Sidewalk’s low-cost, long-range IoT coverage now extends to more than 90% of the U.S. population.
This week Amazon announced that its Sidewalk community IoT network was open to developers and invited them to “build the next billion connected devices”.
Amazon Sidewalk is a secure, low-bandwidth, long-range network that works over three existing wireless radio technologies. According to The Verge, these include Bluetooth Low Energy (BLE) for short distances, LoRa for long range, and frequency shift keying using 900MHz. These frequencies can bridge to the internet using any nearby Sidewalk gateway. Sidewalk gateways includes the Echo Show 10, Echo, Echo Dot smart speakers, and wired Ring spotlight and floodlight cameras. It can also connect to the company’s Sidewalk Bridge Pro to further extend its range.
Sidewalk is called a “community” network because it utilizes the bandwidth of individual internet connections of the people who own Alexa products which include Sidewalk Gateways.
Extensive coverage, but only in the US
“We’ve rapidly built out a long-range, low-bandwidth network that now covers more than 90% of the U.S. population, and this is an open invitation for developers to put it to the test,” said Dave Limp, senior vice president of Amazon Devices & Services.

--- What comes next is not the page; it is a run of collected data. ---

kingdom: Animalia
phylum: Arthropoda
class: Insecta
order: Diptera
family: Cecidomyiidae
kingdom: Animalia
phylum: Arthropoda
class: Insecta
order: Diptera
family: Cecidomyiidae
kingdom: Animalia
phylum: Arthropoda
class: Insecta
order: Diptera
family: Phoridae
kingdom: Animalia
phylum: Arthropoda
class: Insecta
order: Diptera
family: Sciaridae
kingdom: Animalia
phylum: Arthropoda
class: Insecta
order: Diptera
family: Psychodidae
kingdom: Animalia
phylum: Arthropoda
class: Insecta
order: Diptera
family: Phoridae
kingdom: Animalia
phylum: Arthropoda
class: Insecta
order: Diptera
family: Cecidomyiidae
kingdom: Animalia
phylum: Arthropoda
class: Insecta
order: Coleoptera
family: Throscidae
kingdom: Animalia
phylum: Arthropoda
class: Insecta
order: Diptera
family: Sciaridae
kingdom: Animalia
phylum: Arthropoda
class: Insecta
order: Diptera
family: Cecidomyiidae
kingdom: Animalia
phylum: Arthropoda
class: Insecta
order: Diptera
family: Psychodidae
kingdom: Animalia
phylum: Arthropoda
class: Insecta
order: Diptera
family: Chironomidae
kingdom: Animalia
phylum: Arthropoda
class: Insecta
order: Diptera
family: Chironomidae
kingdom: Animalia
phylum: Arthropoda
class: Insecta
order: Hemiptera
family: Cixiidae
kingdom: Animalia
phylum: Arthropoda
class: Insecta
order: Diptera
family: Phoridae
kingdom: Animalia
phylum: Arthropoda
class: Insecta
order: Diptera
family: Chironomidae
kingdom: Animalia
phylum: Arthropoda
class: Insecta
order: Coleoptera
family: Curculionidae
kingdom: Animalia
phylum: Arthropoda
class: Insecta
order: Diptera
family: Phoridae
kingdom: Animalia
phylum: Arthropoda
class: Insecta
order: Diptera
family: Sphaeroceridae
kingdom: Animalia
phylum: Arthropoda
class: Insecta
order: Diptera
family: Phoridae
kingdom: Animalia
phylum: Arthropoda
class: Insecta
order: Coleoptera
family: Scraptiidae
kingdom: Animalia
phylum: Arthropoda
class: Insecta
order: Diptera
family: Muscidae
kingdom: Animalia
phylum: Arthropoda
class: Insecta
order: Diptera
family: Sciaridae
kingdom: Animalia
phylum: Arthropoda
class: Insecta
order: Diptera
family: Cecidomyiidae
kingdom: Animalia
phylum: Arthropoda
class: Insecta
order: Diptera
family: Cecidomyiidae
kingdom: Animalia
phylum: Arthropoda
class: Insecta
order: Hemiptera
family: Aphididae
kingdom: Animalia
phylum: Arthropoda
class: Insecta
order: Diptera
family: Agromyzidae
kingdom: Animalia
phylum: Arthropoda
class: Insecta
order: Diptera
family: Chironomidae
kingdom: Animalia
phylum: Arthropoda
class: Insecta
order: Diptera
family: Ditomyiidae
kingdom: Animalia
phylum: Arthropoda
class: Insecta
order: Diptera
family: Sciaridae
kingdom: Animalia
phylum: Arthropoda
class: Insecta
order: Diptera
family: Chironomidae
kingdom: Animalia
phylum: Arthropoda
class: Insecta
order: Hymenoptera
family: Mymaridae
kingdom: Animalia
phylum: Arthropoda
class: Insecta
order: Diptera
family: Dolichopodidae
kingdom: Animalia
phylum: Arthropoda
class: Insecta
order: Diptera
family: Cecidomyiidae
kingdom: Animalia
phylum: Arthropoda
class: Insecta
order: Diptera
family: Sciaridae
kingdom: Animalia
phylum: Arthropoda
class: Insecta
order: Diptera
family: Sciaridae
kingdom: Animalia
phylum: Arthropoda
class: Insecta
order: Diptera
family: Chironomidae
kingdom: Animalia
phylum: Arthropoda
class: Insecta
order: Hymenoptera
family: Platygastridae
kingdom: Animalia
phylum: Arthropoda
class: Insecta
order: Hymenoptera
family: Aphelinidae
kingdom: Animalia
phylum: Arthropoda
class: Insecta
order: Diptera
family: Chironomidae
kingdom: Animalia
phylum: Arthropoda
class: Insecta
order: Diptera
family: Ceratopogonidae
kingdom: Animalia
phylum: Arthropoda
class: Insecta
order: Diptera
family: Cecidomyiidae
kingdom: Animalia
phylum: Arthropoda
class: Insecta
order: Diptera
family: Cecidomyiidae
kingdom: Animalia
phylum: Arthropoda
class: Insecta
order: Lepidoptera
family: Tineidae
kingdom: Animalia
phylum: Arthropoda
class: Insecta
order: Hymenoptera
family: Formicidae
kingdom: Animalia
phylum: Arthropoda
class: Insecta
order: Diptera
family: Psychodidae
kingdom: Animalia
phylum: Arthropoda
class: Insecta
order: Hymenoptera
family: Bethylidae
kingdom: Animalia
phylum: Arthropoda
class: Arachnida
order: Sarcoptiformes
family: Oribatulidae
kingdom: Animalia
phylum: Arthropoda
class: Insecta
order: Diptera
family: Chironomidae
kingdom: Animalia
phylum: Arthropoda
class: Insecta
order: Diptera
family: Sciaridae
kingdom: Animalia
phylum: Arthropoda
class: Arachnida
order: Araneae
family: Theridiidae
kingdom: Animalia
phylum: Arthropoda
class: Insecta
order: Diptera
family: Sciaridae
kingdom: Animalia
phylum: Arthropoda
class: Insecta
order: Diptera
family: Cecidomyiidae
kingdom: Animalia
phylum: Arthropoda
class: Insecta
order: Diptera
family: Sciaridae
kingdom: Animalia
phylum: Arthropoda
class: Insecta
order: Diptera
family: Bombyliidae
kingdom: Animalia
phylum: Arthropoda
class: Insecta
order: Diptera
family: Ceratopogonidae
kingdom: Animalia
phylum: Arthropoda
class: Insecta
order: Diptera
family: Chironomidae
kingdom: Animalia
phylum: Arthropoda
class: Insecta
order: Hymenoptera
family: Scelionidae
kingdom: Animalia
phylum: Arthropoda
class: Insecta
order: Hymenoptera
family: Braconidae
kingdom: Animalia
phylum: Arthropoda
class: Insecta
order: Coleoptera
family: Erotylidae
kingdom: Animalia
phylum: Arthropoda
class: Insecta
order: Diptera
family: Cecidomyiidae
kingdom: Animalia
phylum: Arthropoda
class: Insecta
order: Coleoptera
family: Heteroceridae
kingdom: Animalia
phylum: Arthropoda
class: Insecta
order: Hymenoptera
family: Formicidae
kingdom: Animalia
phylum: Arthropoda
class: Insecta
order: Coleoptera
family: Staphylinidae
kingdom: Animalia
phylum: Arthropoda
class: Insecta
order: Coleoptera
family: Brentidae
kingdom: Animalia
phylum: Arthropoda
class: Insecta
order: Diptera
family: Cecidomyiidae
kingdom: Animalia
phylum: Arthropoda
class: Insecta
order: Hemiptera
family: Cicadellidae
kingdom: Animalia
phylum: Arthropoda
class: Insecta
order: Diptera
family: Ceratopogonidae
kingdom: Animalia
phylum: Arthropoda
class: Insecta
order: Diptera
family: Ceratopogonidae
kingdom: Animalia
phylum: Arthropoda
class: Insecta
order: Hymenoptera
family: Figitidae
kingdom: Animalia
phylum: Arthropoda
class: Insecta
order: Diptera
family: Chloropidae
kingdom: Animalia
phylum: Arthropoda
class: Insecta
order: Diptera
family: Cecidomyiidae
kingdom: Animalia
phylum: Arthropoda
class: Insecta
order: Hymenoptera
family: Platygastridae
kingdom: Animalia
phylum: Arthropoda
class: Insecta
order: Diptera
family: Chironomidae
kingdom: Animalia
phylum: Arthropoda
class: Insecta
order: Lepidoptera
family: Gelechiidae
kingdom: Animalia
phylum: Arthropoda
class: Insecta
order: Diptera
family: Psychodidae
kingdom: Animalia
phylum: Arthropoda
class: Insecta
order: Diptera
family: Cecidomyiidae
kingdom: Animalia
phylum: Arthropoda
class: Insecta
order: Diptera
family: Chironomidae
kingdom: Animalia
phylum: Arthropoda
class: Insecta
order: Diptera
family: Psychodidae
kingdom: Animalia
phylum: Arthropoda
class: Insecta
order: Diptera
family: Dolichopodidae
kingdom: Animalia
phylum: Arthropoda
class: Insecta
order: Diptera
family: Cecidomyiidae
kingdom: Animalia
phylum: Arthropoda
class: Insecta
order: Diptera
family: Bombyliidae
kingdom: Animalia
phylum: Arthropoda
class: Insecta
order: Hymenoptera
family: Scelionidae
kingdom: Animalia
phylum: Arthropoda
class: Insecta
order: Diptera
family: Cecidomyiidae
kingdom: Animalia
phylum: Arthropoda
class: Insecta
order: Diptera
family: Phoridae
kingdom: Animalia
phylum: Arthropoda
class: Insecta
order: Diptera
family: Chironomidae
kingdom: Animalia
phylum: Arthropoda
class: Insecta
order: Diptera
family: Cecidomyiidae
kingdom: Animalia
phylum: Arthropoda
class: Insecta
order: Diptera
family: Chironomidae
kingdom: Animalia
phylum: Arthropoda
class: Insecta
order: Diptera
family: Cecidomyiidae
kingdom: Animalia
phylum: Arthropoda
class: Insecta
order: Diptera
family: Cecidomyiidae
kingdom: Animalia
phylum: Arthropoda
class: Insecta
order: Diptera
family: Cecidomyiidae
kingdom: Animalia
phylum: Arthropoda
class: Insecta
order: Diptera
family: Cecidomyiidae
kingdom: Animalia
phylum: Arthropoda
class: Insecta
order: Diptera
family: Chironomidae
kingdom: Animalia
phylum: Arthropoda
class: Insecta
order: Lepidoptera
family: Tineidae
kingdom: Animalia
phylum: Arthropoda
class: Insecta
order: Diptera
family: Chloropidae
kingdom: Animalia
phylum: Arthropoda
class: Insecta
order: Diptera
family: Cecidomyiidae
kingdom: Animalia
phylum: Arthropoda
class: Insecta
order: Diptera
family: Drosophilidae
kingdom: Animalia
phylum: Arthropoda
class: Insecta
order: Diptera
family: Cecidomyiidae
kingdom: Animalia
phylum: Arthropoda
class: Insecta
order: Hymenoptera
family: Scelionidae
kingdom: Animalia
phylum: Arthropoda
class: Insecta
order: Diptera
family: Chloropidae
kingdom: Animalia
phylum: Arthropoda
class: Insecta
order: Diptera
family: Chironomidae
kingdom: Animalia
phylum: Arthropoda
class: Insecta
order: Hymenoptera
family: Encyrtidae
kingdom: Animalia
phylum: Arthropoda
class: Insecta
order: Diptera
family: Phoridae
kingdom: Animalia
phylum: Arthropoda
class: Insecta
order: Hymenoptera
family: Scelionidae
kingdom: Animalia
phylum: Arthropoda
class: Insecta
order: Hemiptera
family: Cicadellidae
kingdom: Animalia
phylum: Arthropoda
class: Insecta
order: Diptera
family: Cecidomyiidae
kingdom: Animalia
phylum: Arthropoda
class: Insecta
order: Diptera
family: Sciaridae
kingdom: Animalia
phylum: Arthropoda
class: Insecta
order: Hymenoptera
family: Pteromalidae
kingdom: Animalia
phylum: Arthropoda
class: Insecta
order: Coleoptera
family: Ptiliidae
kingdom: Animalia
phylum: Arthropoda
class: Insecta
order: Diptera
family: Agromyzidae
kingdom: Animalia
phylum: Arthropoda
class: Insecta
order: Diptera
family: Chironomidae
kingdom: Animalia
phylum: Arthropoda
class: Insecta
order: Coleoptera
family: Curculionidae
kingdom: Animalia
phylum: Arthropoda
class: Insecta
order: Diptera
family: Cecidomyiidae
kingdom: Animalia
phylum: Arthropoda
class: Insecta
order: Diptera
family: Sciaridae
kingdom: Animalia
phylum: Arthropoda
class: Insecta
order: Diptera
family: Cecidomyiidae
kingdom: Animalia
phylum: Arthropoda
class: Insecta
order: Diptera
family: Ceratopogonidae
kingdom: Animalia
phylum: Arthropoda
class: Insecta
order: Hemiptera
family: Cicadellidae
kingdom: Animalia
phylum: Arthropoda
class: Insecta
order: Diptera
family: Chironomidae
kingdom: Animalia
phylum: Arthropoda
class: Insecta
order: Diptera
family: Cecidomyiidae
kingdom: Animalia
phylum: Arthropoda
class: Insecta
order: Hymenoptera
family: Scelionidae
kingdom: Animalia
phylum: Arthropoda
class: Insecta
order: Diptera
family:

“Many sorts of connected devices have been limited by the range of Wi-Fi and the cost of cellular technology, which has hindered the ability to connect devices like environmental sensors, leak detectors, and smart locks. Sidewalk is designed to provide a secure, low-cost way to invent and connect a whole new range of devices, and we can’t wait to see what developers build.”
Devices connected to Sidewalk come with a secure, persistent, and low-cost connection to the cloud, according to Amazon. Newly-released public coverage maps showcase estimated Sidewalk coverage for any U.S. location. This enables developers to understand if their devices will connect in a desired area before starting product development.
Sidewalk test kits are “designed to validate real-world coverage by regularly pinging their location over the network, providing clear signal strength readings on a map within a developer portal”, Amazon said.
We do not see Amazon Sidewalk coming to Europe anytime soon. The privacy laws in Europe are a lot stricter. Also, using a customer’s WiFi connection to offer services to a third party will be a hard sell in Europe.